Typically, significance levels are 1%, 5%, or 10%. And more often than not, the standard significance level is 5%. So when you see a problem, and it says that the alpha is 5%, or the alpha is 0.05, that's telling you what the significance level is. It's telling you what your probability of making a type I error is, and it's going to drive decisions about critical values. This has been your tutorial on significance level.

This tutorial talks about the power of a hypothesis test. Now, the power of hypothesis test is telling us the probability of not making a type II error. As a reminder, a type II error is when the null hypothesis isn't rejected, even though it isn't true. So that's something that we don't want to happen. But it's going to on occasion.

Typically it's calculated with technology. So I'm not going to show you how to calculate it here.

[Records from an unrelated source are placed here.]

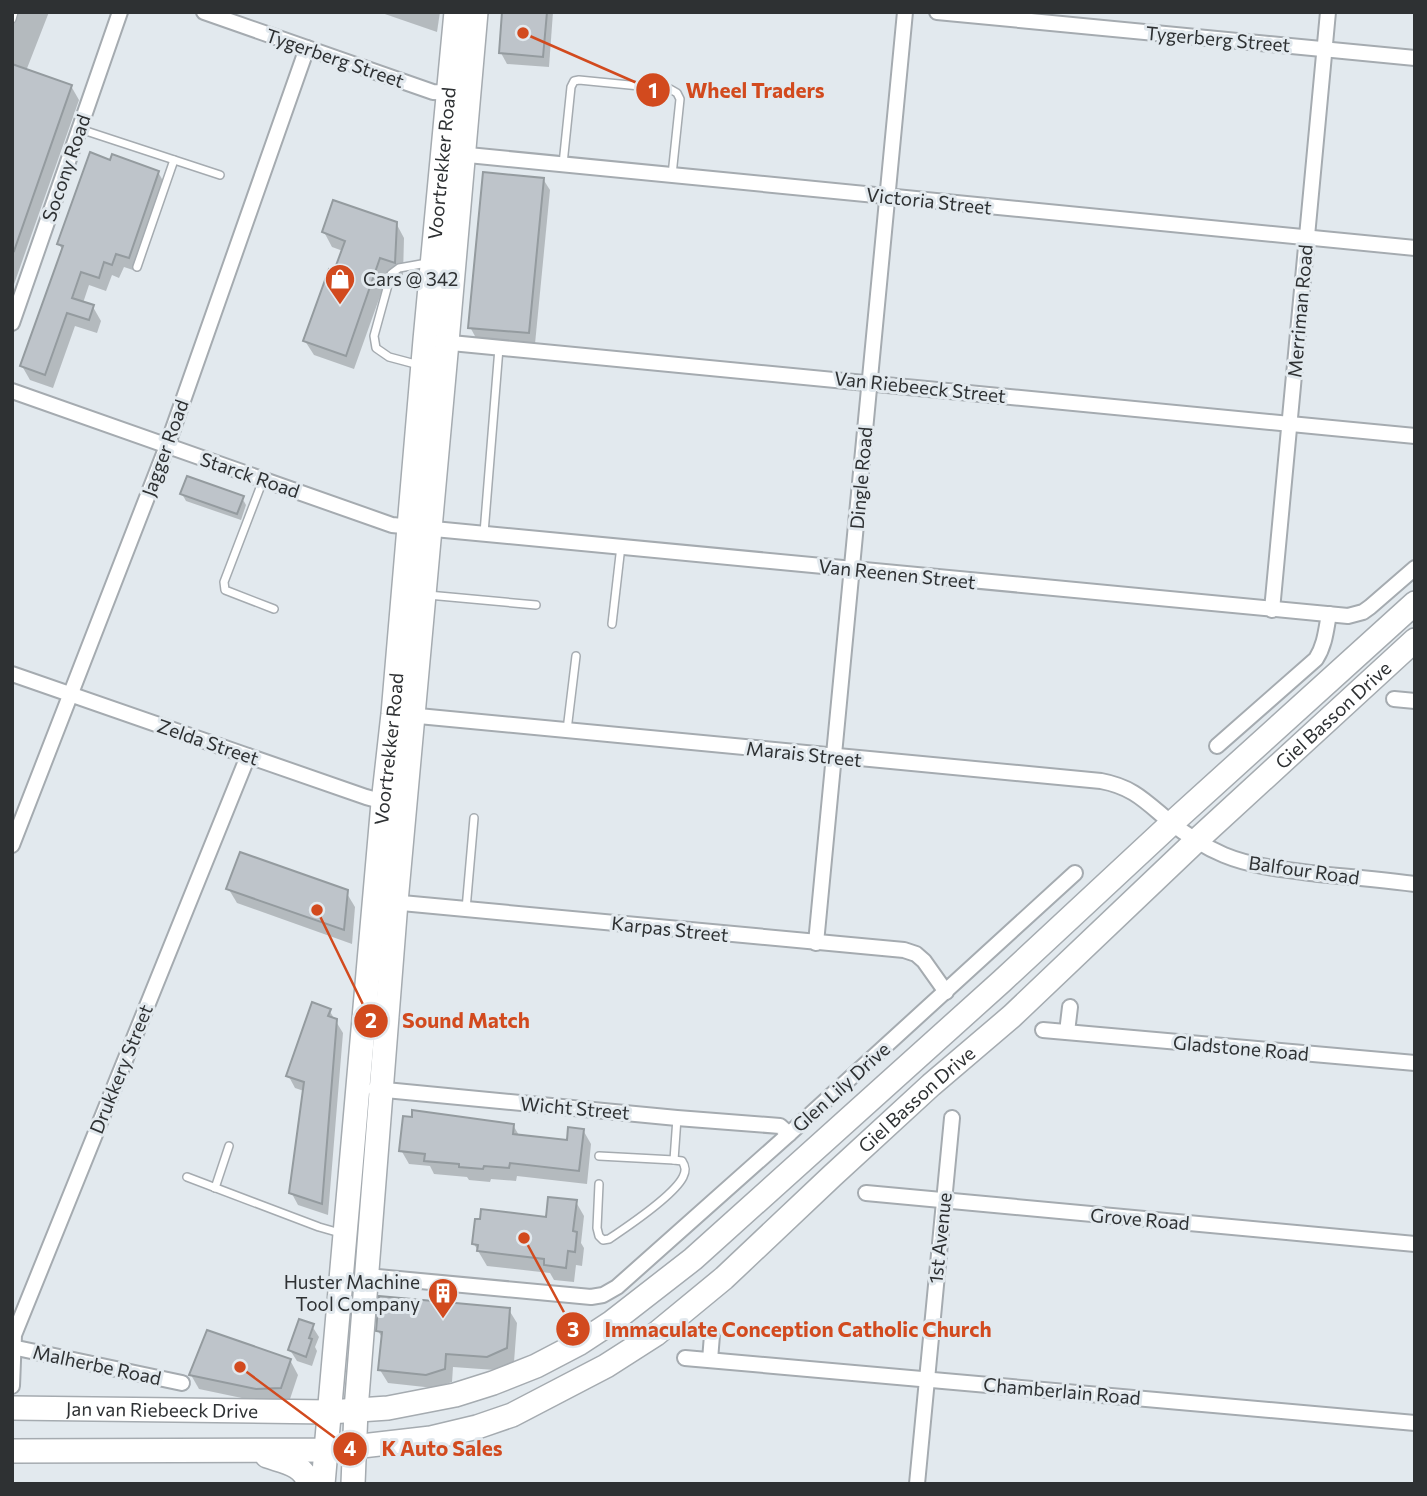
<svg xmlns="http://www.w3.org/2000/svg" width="1427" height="1496" font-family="Commissioner,sans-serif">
<rect width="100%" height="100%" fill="#e2e9ee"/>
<!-- shadow -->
<g fill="#0003">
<path d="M12 12H49L26 71 71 86 79 100 12 290Z"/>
<path d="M379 12H440L437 32Z"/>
<path d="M504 12H553L549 67 507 64 501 53Z"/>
<path d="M111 162 158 172 166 186 136 271 124 267 119 278 112 275 106 291 89 285 83 303 93 307 101 321 97 333 75 326 53 388 30 380 22 366 63 251 59 244Z"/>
<path d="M543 179 550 190 535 344 476 338 470 327Z"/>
<path d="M396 223 404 238 403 276 389 271 354 369 314 355 305 341 343 251 332 247 324 232Z"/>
<path d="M182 494 242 498 246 505 241 520 186 501Z"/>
<path d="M228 888 346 892 355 907 352 944 237 903Z"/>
<path d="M329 1010 343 1033 328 1215 298 1205 291 1192 304 1091 295 1088 288 1075Z"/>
<path d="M513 1125 520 1137 568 1142 583 1130 591 1144 587 1184 517 1176 516 1181 491 1179 490 1182 469 1180 467 1177 434 1174 430 1166 409 1164 401 1150Z"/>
<path d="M576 1202 584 1216 581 1243 584 1248 582 1266 576 1265 574 1282 554 1280 550 1273 487 1266 474 1244 547 1219Z"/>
<path d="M509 1310 517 1323 514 1362 495 1370 453 1367 452 1382 434 1388 388 1383 380 1370 383 1339 378 1331Z"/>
<path d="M312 1326 319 1337 315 1347 317 1351 312 1366 297 1361 290 1350Z"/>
<path d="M290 1360 298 1375 289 1402 266 1403 199 1389 191 1375Z"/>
</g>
<!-- building -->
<g fill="#bec4ca" stroke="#949b9f" stroke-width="2">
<path d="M502 12H547L543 57 499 53Z"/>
<path d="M12 64 72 85 14 251 12 250Z"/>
<path d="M90 152 110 160 112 154 159 171 129 258 116 254 112 265 104 262 99 278 81 272 72 298 94 305 89 320 67 313 45 375 20 366 63 246 57 244Z"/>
<path d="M483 172 544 178 529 333 468 328Z"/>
<path d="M333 200 397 222 395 263 380 258 346 356 303 341 329 269 334 271 345 241 322 232Z"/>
<path d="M187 476 244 496 237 514 180 494Z"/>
<path d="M240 852 348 890 344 930 226 889Z"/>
<path d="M312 1002 331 1009 328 1016 337 1019 322 1204 289 1193 304 1082 286 1076Z"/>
<path d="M412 1110 514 1124 513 1134 567 1140 568 1127 584 1129 579 1171 510 1163 509 1168 484 1166 483 1169 459 1167V1164L424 1161 425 1154 399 1151 403 1116 412 1117Z"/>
<path d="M548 1197 577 1200 573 1231 577 1232 575 1252 568 1251 566 1268 544 1265V1259L477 1251 478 1245 472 1244 475 1219H480L481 1209 546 1217Z"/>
<path d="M379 1296 510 1308 507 1348 487 1357 446 1354 445 1369 426 1375 378 1370 382 1332 376 1331Z"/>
<path d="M299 1319 314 1324 309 1338 312 1339 306 1357 288 1350Z"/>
<path d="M207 1330 291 1359 281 1388 256 1389 189 1375Z"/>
</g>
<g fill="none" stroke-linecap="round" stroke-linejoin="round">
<!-- lane casing -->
<g stroke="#a5abb0" stroke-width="10">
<g id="lane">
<path d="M12 19 14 12"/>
<path d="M80 129 220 175"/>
<path d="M563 164 571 87 574 81 579 80 670 89 677 93 680 99 672 175"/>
<path d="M137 267 174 160"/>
<path d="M419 365 389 357 376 348 374 336 391 274 399 268 427 263"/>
<path d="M263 480 224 582 225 590 274 609"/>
<path d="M484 533 499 348"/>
<path d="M428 595 536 605"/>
<path d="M612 624 621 546"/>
<path d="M567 730 576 656"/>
<path d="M466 909 474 818"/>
<path d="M674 1160 677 1118"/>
<path d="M187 1177 319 1227 340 1233"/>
<path d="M599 1184 597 1228 599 1236 603 1240 609 1239C627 1227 674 1195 683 1177 686 1171 686 1167 682 1161L674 1160 599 1156"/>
<path d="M215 1188 229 1146"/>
</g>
</g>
<!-- street casing -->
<g stroke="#a5abb0" stroke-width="18">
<g id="street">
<path d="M204 12 433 92 455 93"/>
<path d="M937 12 1415 58"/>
<path d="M458 154 1415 248"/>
<path d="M12 323 120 12"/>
<path d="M441 342 1415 436"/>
<path d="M12 391 392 525 1348 616 1363 612 1370 607 1415 568"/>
<path d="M1272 610 1328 12"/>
<path d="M12 674 366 797 388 803"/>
<path d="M1394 699 1415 701"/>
<path d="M408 715 1101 781C1133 787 1145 801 1169 821 1185 834 1205 847 1224 855 1253 867 1287 870 1318 874 1351 877 1383 880 1415 884"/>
<path d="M1217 746 1316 659C1325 645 1326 630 1329 614"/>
<path d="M12 845 167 446 307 48"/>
<path d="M391 902 904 950 916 954 924 961 946 992"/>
<path d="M816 943 905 12"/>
<path d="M1043 1030 1415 1063"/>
<path d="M1067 1032 1070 1007"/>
<path d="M375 1089 677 1118 780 1126 789 1134"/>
<path d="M866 1193 1415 1244"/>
<path d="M367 1276 591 1297 603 1295 617 1287 789 1134 1075 873"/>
<path d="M12 1347 182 1383"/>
<path d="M685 1358 1415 1423"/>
<path d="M710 1360 712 1335"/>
<path d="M12 1386 14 1335 248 756"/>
<path d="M917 1484 952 1118"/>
</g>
</g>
<!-- primary casing -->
<g stroke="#a5abb0" stroke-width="26">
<g id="primary">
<path id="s1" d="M12 1408 329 1412 388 1408 455 1395 493 1383 536 1366 580 1343 612 1322 693 1259 1002 981 1172 823 1415 603"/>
<path id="s2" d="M12 1451 327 1450 431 1438 477 1427 512 1415 606 1366 656 1334 724 1278 832 1176 931 1085 1012 1016 1197 840 1415 640"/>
<path d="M267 1456C284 1462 304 1464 309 1484"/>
<path id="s3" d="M323 1484 383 803 393 714 425 340 456 12"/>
<path d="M353 1484 356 1410 396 902 447 342 476 12"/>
</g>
</g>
<!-- lane -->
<use href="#lane" stroke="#fff" stroke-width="7"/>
<!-- street -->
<use href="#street" stroke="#fff" stroke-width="14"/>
<!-- primary -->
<use href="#primary" stroke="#fff" stroke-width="23"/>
</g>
<!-- icons -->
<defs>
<g id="shop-pin" transform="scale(1.575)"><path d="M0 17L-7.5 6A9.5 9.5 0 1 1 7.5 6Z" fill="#d24a1e" stroke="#e2e9ee"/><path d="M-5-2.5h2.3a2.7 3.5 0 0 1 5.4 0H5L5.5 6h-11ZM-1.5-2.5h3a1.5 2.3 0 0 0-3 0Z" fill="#fff"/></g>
<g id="building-pin" transform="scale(1.575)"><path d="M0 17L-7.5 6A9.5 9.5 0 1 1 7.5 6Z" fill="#d24a1e" stroke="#e2e9ee"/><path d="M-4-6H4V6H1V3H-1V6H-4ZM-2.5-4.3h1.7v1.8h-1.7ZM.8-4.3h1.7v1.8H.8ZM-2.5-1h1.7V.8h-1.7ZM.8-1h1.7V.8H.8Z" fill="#fff"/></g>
</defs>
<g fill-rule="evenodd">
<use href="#shop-pin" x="340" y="279"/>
<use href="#building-pin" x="443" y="1293"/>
</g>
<g text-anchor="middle" stroke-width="6" stroke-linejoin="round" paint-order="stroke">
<!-- street labels -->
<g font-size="19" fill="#2e3133" stroke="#e2e9ee">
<text transform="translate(1218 39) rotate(5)" y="7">Tygerberg Street</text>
<text transform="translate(335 58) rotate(19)" y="7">Tygerberg Street</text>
<text dy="7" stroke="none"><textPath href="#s3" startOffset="1326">Voortrekker Road</textPath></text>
<text transform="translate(66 168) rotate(-71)" y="7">Socony Road</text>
<text transform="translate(929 201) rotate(6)" y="7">Victoria Street</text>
<text transform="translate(1300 311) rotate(-85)" y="7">Merriman Road</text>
<text transform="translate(920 387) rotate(6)" y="7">Van Riebeeck Street</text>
<text transform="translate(165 448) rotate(-70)" y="7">Jagger Road</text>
<text transform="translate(250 475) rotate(19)" y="7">Starck Road</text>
<text transform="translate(861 478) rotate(-85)" y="7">Dingle Road</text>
<text transform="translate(897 574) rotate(6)" y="7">Van Reenen Street</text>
<text dy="7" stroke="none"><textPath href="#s2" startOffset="1587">Giel Basson Drive</textPath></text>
<text transform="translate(208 742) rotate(19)" y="7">Zelda Street</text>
<text dy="7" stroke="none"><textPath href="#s3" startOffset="738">Voortrekker Road</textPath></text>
<text transform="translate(804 754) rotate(6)" y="7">Marais Street</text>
<text transform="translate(1304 870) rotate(8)" y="7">Balfour Road</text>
<text transform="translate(670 929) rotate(6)" y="7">Karpas Street</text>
<text transform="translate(1241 1048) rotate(5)" y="7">Gladstone Road</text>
<text transform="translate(121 1069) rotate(-68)" y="7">Drukkery Street</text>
<text transform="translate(841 1087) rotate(-42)" y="7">Glen Lily Drive</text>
<text dy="7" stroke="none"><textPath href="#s2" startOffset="1020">Giel Basson Drive</textPath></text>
<text transform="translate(575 1108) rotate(5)" y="7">Wicht Street</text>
<text transform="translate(1140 1219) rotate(5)" y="7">Grove Road</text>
<text transform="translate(940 1238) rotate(-84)" y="7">1st Avenue</text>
<text transform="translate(97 1365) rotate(12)" y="7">Malherbe Road</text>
<text transform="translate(1062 1391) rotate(5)" y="7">Chamberlain Road</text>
<text dy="7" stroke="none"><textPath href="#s1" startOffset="150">Jan van Riebeeck Drive</textPath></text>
</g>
<!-- poi labels -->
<g font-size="19" fill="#2e3133" stroke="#e2e9ee" text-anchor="start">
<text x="363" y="286">Cars @ 342</text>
<text x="420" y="1289" text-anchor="end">Huster Machine<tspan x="420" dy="22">Tool Company</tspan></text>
</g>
</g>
<!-- callouts -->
<path fill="none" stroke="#d24a1e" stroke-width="2.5" d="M523 33L653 90M317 910L371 1021M524 1238L573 1329M240 1367L350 1449"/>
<g fill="#d24a1e" stroke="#e2e9ee" stroke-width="2.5">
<circle cx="523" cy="33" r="7"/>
<circle cx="317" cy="910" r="7"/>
<circle cx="524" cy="1238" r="7"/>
<circle cx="240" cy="1367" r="7"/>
<circle cx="653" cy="90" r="18"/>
<circle cx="371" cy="1021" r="18"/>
<circle cx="573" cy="1329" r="18"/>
<circle cx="350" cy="1449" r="18"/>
</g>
<g font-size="21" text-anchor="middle" font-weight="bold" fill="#fff">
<text x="653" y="98">1</text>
<text x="371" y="1028">2</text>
<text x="573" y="1337">3</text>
<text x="350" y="1456">4</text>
</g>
<g font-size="21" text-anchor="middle" font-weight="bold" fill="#d24a1e" stroke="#e2e9ee" stroke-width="6" stroke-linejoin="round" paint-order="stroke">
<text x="755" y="98">Wheel Traders</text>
<text x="466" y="1028">Sound Match</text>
<text x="798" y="1337">Immaculate Conception Catholic Church</text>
<text x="442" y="1456">K Auto Sales</text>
</g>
<!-- border -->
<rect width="1427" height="1496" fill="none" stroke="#2e3133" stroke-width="28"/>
</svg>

I'm just going to show you a little bit about how it can be changed and what effects that has.

If you want to increase your power, so if you want to increase the probability of not making a type II error, of not having the null hypothesis be accepted even though it's not true, we can increase the power by increasing the significance level, increasing your alpha. When that happens, we're going to increase the risk of a type I error as well. And we can also use a larger sample size. But this would mean more time and more money.

Here's an example looking at the criminal justice system. So with that, our null hypothesis is that the defendant is innocent. And the alternative hypothesis is that he's guilty, that he's not innocent. A type I error is when we convict an innocent man. And a type II error is when we free the guilty man.

So the first plan is if we free everybody. If we free everybody, the power of our hypothesis test is zero. There's no chance of correctly convicting a guilty person. However, if we did the opposite, if we swung in the opposite direction and convicted everybody, our power is going to be 1 because the probability of incorrectly convicting an innocent person is 100% because we're convicting everyone. So the chance of convicting somebody who's innocent is 100%

So this is showing us the trade-off between the type I and Type II errors as we increase our hypothesis power. Even though these are very extreme examples, the same happens with minute levels along the way. So this has been your tutorial about the power of hypothesis tests.